▸ Fragmento proporcionado

=======

La trama se basa en un relato de Friedrich Dürrenmatt, al que Scola profundiza
con maestría para que surja con meridiana claridad la ironía encerrada en el
título. ¿La más bella? Hum…
En un Un borghese piccolo piccolo / Un burgués pequeño,
pequeño, (Mario Monicelli, 1977) Sordi redondea otro tipo de personaje al descrito arriba, aunque
es asimismo otra de sus especialidades, un personaje gris, cauto, medroso. Aquí
es un tal Giovanni Vivaldi, casado con Amalia (Shelley Winters) y con un hijo
veinteañero, Mario (Vincenzo Crocitti) recién recibido de contador. Giovanni
trabaja en una dependencia pública que se ocupa de las jubilaciones. Quiere que
su hijo entre a una oficina igual a la suya, con un cargo igual al suyo
conquistado después de toda una vida de trabajo, aunque en el caso del hijo,
por el título universitario no será la culminación de una carrera, sino el inicio
de un camino seguro y empinado, porque el Estado nunca se funde. Pero el puesto
no se gana por acomodo sino por examen, al que se presentan miles de
participantes de todo el país. Aunque para lograr alguna ventaja como asegurarse
de que se lo puntee alto o de conocer los temas del examen, Giovanni no duda en
chuparle las medias a su jefe, el Dr. Spaziani (Romolo Valli), que le
recomienda que se haga masón. Para Giovanni esto transgrede sus creencias
católicas de toda la vida, pero no duda ni un instante, para asegurar el futuro
de su hijo atravesaría el fuego si fuera necesario. Se lo comprende, pertenecen
al estamento más bajo de la clase media. Viven en un departamento chiquito, de
una sola habitación, Mario duerme en el living-comedor, con un balcón a la autopista,
el auto que poseen es viejo y modesto, tienen una casucha de fin de semana con
un muelle mohoso y podrido que da a un lago o río, feo como el más feo de los
lagos o ríos, la heladera del departamento está rota y no pueden cambiarla ni
arreglarla y todos visten apenas decorosamente dignos, tanto que a fuerza de
esmeros le sacan provecho a una vieja corbata de seda, que hace mucho tiempo
pasó por lujosa. Es decir que, si Mario gana el puesto, muchas cosas
mejorarían. Pero el destino no es piadoso y en un segundo un giro sorpresivo pone
todo patas para arriba…Y Giovanni, por casualidad o designio superior, termina en
juez y jurado de presuntos inocentes de arraigada culpabilidad. ¿Acaso el
bosque elige derribar algunos árboles para mantener su fortaleza? ¿Acaso la
naturaleza mantiene el equilibrio a mansalva y suprime lo que la debilita? O ¿es
la mala suerte, a secas y sin pretensiones, la que determina quién gana y quién
pierde? Estipulando de paso algún equilibrio de manutención o supervivencia. Algo
así como que sobreviva el más fuerte…O no.

=======

▸ Datos de análisis de la disposición de la página
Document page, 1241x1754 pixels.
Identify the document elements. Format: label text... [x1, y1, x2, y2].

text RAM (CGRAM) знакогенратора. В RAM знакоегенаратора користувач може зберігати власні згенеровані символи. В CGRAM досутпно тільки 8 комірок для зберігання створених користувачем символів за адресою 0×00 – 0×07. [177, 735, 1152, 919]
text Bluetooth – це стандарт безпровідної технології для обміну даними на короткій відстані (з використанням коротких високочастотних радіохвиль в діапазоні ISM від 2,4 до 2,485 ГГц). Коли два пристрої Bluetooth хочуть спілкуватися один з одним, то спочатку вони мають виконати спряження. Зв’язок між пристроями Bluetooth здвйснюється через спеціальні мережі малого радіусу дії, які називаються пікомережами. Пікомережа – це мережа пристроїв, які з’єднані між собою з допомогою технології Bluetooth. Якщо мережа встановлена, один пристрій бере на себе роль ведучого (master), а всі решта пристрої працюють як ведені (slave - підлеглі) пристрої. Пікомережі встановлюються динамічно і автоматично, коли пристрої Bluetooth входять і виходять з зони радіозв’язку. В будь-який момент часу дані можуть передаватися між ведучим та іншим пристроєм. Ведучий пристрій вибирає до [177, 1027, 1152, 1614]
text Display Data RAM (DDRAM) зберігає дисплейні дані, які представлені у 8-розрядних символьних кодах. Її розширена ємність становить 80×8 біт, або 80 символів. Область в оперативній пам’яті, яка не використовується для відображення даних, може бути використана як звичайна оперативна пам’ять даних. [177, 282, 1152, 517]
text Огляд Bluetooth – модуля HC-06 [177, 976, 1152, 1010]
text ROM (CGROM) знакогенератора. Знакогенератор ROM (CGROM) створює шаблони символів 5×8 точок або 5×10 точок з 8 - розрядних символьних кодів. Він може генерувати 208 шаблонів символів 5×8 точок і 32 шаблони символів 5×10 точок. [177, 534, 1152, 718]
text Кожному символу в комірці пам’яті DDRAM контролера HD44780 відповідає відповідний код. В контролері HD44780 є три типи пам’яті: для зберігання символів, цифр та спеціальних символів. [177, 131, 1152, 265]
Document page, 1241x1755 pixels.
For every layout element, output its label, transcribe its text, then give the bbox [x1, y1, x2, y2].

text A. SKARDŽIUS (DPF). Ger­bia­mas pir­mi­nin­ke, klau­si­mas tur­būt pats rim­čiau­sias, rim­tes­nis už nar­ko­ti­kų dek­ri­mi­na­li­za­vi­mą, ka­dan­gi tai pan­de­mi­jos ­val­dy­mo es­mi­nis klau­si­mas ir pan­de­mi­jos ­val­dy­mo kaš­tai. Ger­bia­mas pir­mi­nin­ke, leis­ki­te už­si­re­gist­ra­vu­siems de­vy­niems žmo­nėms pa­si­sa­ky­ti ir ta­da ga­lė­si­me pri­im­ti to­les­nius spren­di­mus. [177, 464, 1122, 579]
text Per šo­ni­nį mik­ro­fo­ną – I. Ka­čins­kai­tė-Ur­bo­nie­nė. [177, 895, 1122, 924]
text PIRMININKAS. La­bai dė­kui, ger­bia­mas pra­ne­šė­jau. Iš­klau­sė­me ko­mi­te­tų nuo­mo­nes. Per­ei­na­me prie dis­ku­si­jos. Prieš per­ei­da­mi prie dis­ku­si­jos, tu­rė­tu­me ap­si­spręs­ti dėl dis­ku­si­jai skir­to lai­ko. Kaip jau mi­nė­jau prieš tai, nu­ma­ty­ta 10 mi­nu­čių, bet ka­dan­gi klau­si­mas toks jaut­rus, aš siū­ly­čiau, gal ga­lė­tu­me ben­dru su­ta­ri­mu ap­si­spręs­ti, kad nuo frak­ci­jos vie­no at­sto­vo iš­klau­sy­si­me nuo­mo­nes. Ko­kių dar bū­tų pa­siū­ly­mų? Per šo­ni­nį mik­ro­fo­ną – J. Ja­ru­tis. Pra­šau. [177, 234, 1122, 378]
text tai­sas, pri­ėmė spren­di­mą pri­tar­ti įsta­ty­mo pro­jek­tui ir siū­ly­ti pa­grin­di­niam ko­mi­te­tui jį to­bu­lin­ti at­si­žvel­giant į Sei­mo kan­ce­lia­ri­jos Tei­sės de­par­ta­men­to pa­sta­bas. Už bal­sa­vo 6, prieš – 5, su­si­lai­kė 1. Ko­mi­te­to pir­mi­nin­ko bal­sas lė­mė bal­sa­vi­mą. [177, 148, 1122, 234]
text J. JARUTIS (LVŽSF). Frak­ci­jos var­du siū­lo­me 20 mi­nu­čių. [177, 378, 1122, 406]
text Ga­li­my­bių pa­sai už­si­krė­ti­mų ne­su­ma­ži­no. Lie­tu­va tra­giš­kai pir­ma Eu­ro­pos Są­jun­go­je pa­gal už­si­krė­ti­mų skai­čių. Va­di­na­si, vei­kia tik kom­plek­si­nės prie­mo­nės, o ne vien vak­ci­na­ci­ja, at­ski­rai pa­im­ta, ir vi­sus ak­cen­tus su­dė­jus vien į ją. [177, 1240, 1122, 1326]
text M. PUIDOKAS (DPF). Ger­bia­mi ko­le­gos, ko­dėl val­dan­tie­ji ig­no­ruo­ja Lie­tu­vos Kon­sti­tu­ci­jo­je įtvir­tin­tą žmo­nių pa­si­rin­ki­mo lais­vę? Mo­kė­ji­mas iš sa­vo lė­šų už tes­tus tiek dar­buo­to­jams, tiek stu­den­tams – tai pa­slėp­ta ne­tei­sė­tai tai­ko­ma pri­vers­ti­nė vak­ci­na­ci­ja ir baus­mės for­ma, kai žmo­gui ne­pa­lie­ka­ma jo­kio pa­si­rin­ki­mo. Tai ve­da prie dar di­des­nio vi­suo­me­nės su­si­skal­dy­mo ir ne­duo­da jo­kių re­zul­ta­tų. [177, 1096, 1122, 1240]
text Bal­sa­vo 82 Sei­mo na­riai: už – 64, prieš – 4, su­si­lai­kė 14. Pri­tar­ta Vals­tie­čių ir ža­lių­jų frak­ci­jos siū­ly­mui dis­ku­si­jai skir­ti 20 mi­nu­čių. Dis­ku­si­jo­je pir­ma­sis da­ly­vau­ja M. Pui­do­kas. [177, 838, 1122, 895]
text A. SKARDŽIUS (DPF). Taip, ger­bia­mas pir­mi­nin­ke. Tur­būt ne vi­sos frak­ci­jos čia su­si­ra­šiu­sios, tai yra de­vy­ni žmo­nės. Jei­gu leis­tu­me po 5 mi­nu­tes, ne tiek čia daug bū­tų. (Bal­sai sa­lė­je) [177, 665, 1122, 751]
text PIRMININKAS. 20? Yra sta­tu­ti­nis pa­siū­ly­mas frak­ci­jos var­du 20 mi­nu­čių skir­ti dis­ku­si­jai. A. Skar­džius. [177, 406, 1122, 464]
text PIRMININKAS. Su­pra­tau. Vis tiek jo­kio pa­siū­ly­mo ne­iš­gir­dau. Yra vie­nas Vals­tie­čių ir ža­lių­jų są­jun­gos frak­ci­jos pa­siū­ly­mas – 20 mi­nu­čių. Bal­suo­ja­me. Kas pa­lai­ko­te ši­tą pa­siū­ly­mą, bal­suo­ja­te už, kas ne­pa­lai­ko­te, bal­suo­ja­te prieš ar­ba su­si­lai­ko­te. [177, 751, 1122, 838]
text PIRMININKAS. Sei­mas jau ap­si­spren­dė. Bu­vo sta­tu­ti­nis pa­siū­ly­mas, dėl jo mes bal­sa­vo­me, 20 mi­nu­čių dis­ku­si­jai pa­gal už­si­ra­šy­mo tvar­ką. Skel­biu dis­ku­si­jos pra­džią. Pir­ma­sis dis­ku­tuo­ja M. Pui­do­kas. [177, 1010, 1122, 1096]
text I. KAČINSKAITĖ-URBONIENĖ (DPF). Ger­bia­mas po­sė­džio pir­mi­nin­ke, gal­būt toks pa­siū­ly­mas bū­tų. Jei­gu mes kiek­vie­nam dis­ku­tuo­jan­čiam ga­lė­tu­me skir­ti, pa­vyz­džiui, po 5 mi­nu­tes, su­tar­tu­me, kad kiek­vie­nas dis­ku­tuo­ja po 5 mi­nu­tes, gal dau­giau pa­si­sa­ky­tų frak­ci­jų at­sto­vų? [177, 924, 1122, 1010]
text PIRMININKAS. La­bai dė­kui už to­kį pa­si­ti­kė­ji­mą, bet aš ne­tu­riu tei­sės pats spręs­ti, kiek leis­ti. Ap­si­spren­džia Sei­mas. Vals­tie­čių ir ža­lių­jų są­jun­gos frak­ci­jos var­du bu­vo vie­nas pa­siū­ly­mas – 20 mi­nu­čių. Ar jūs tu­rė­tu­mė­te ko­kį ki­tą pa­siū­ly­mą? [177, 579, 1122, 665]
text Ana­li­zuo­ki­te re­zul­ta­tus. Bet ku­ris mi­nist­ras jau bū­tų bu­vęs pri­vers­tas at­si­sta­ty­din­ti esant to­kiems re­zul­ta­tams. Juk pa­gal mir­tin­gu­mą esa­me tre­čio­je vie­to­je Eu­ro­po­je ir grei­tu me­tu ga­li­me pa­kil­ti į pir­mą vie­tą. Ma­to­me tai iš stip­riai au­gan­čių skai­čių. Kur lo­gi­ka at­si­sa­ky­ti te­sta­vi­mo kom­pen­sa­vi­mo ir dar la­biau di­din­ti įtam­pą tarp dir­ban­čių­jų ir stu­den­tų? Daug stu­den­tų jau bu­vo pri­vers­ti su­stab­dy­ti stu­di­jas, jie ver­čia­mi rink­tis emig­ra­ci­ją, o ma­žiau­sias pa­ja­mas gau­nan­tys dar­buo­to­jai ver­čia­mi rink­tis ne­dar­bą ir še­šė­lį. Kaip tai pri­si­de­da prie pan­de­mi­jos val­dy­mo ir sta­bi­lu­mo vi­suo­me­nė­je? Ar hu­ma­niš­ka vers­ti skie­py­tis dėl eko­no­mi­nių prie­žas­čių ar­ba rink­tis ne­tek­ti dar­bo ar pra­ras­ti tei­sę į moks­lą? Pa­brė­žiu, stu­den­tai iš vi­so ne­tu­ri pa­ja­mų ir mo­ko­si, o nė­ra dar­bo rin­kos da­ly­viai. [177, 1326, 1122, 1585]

=======

▸ Tareas
1. Enumera los personajes de Un burgués pequeño, pequeño que nombra la reseña de cine, cada uno con el intérprete que le asigna.
2. Escribe la continuación de la reseña de cine a partir de su última oración.
Los registros no tienen ningún papel aquí.

▸ Respuestas
1.
- Giovanni Vivaldi: Sordi
- Amalia: Shelley Winters
- Mario: Vincenzo Crocitti
- Dr. Spaziani: Romolo Valli

2.
Alberto Sordi fue una estrella atípica, un capo-cómico de
excepción, tanto en los resultados como en los talentos. El hombre no es muy
agraciado de ver, la voz es de horrible a fea, y sus comportamientos corporales
desconciertan o causan estupor. Pero le afloran por todos los poros una humanidad
flagrante. Y su personaje puede ser un miserable como Alfredo Rossi o un chivo
expiatorio (solo Dios sabe de qué) como Giovanni Vivaldi, pero Sordi sabrá redimirlos
con la carcajada de quién sabe de qué va la vida (Alfredo Rossi) o con el golpe
de quién castiga no para vengarse sino para poder seguir viviendo (Giovanni Vivaldi).
En definitiva, a algunos actores no se los respeta por ser llamativamente
lindos u ostensiblemente feos, sino por ser honradamente humanos.